──────── Input

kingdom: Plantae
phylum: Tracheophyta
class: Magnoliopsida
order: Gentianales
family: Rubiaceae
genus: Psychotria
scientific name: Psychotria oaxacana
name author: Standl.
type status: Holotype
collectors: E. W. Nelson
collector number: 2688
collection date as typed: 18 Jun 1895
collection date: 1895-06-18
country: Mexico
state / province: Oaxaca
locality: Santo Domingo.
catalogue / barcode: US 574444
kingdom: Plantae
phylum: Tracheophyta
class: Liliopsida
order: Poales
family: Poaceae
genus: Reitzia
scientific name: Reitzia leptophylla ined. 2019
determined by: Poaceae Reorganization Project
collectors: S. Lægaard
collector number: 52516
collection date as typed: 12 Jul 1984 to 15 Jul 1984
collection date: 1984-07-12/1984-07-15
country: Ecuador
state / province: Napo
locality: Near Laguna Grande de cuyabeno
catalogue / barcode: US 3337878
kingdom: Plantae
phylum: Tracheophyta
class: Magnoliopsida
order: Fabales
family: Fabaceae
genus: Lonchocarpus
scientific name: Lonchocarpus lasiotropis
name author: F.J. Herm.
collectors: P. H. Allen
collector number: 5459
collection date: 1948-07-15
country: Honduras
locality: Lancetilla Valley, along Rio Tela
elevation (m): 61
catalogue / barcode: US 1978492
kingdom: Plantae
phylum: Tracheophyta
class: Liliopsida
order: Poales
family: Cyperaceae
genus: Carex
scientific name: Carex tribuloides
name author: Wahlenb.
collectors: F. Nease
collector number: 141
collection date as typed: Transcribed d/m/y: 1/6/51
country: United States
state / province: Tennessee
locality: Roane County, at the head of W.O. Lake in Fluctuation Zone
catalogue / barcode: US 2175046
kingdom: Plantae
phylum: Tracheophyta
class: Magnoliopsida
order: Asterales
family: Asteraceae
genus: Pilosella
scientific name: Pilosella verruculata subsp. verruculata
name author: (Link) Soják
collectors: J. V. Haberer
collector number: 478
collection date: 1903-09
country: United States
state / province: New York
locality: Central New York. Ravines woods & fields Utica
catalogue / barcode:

────────────────

Goal of the exercise:
Could you write out every one of the rows above, character for character, with nothing changed?

Result of the task:
kingdom: Plantae
phylum: Tracheophyta
class: Magnoliopsida
order: Gentianales
family: Rubiaceae
genus: Psychotria
scientific name: Psychotria oaxacana
name author: Standl.
type status: Holotype
collectors: E. W. Nelson
collector number: 2688
collection date as typed: 18 Jun 1895
collection date: 1895-06-18
country: Mexico
state / province: Oaxaca
locality: Santo Domingo.
catalogue / barcode: US 574444
kingdom: Plantae
phylum: Tracheophyta
class: Liliopsida
order: Poales
family: Poaceae
genus: Reitzia
scientific name: Reitzia leptophylla ined. 2019
determined by: Poaceae Reorganization Project
collectors: S. Lægaard
collector number: 52516
collection date as typed: 12 Jul 1984 to 15 Jul 1984
collection date: 1984-07-12/1984-07-15
country: Ecuador
state / province: Napo
locality: Near Laguna Grande de cuyabeno
catalogue / barcode: US 3337878
kingdom: Plantae
phylum: Tracheophyta
class: Magnoliopsida
order: Fabales
family: Fabaceae
genus: Lonchocarpus
scientific name: Lonchocarpus lasiotropis
name author: F.J. Herm.
collectors: P. H. Allen
collector number: 5459
collection date: 1948-07-15
country: Honduras
locality: Lancetilla Valley, along Rio Tela
elevation (m): 61
catalogue / barcode: US 1978492
kingdom: Plantae
phylum: Tracheophyta
class: Liliopsida
order: Poales
family: Cyperaceae
genus: Carex
scientific name: Carex tribuloides
name author: Wahlenb.
collectors: F. Nease
collector number: 141
collection date as typed: Transcribed d/m/y: 1/6/51
country: United States
state / province: Tennessee
locality: Roane County, at the head of W.O. Lake in Fluctuation Zone
catalogue / barcode: US 2175046
kingdom: Plantae
phylum: Tracheophyta
class: Magnoliopsida
order: Asterales
family: Asteraceae
genus: Pilosella
scientific name: Pilosella verruculata subsp. verruculata
name author: (Link) Soják
collectors: J. V. Haberer
collector number: 478
collection date: 1903-09
country: United States
state / province: New York
locality: Central New York. Ravines woods & fields Utica
catalogue / barcode:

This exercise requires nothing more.